The IRC is piloting the InforMH programme in Jordan to bridge a mental health treatment gap in the country and support the mental healthcare of people affected by crisis. This programme uses artificial intelligence (AI) to assess the mental health needs of users and subsequently recommends tailored services that help users address mental health challenges. Instead of offering a direct service, InforMH connects users with existing and locally available resources, thereby improving the effectiveness of local healthcare systems.

InforMH recommends services like formal support from trained mental health professionals, informal support from engaged community support groups, and self-care tactics that can help users manage their mental health challenges more independently. The InforMH program uses WhatsApp messaging to regularly follow up with users, providing personalised suggestions and easy accessibility.

InforMH plans to scale up its services with a goal of reaching 1.65 million users across Jordan.

Mustafa sews a red piece of clothing.
In addition to attending the IRC’s mental health and psychosocial support sessions, Mustafa is learning to become a tailor so that she can help support her family.
Photo: IhsanRD for the IRC

A partnership to fund critical mental health care

The IRC partnered with Pinterest to establish the Catalyzing Resilience in Emergencies (CaRE) Fund to address the mental health needs of people in crisis This Fund will expand mental healthcare for communities affected by crisis, gather important evidence and advocate for systemic changes that improve access to mental health care. 

“The IRC understands that mental health is essential to the wellbeing of the communities we serve and our team members around the world,” Mesfin Teklu Tessema, Senior Technical Director of Health at the IRC. “We are grateful for Pinterest’s commitment and partnership as we strive to both raise awareness about the importance of mental health and to deliver impactful, evidence-based programmes to support the mental health and wellbeing of our communities.”

Meet Mustafa: A Syrian mother who benefitted from mental health care

Mustafa was displaced from her home in northwest Syria after an airstrike killed one of her sons while he was at work. Mustafa and her family moved to another village where they lived for one year before they were forced to move once more as bombings grew near.

Now, Mustafa and her children live in a refugee camp in western Syria. This is where she began participating in MHPSS services provided by the IRC.

“I’ve experienced so many events that impact mental health and lead to depression,” says Mustafa. “I came to the centre and attended support sessions.”

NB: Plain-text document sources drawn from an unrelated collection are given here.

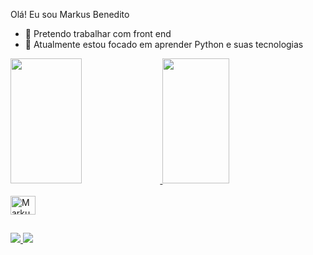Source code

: Olá! Eu sou Markus Benedito

- 📖 Pretendo trabalhar com front end
- 🌱 Atualmente estou focado em aprender Python e suas tecnologias  

<div>
  <a href ="https://github.com/MarkusBenedito">
  <img height = "200em" width = "47.5%" src ="https://github-readme-stats.vercel.app/api?username=MarkusBenedito&show_icons=true&theme=dracula&include_all_commits=true&count_private=true"/>
  <img height = "200em" width = "46%" src ="https://github-readme-stats.vercel.app/api/top-langs/?username=MarkusBenedito&layout=compact&langs_count=16&theme=dracula"/>
</div>

<div style = "display: inline_block"><br>
  <img align = "center" alt = "Markus-Python" height = "30" width = "40" src ="https://cdn.jsdelivr.net/gh/devicons/devicon/icons/python/python-original.svg">
</div>

 ##
  
 <div>
   <a href="https://www.linkedin.com/in/markus-benedito-vale-botelho-151255216/" target="_blank"><img src="https://img.shields.io/badge/LinkedIn-0077B5?style=for-the-badge&logo=linkedin&logoColor=white" target="_blank">
   <a href="mailto:markusvale@hotmail.com"><img src="https://img.shields.io/badge/Microsoft_Outlook-0078D4?style=for-the-badge&logo=microsoft-outlook&logoColor=white" target="_blank">
 </div>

With over 110 million people displaced around the world, the need for mental health services is higher than ever. To other displaced people around the world, Mustafa says, 

“Life deserves that one lives to the fullest and to keep learning and not stop at a certain point.”

Mustafa, who was displaced from her home Idlib, Syria, poses for a photo outside of a building.
“Coming to the [IRC] center helped me learn new things and opened my eyes to the world around me,” says Mustafa.
Photo: IhsanRD for the IRC

How can I support mental health needs around the world?

In 2022, IRC teams supported more than 120,000 consultations, serving over 70,000 clients at the primary healthcare level and almost 320,000 individuals through community activities.

We recognise the importance of helping people in crisis overcome barriers to treating mental health.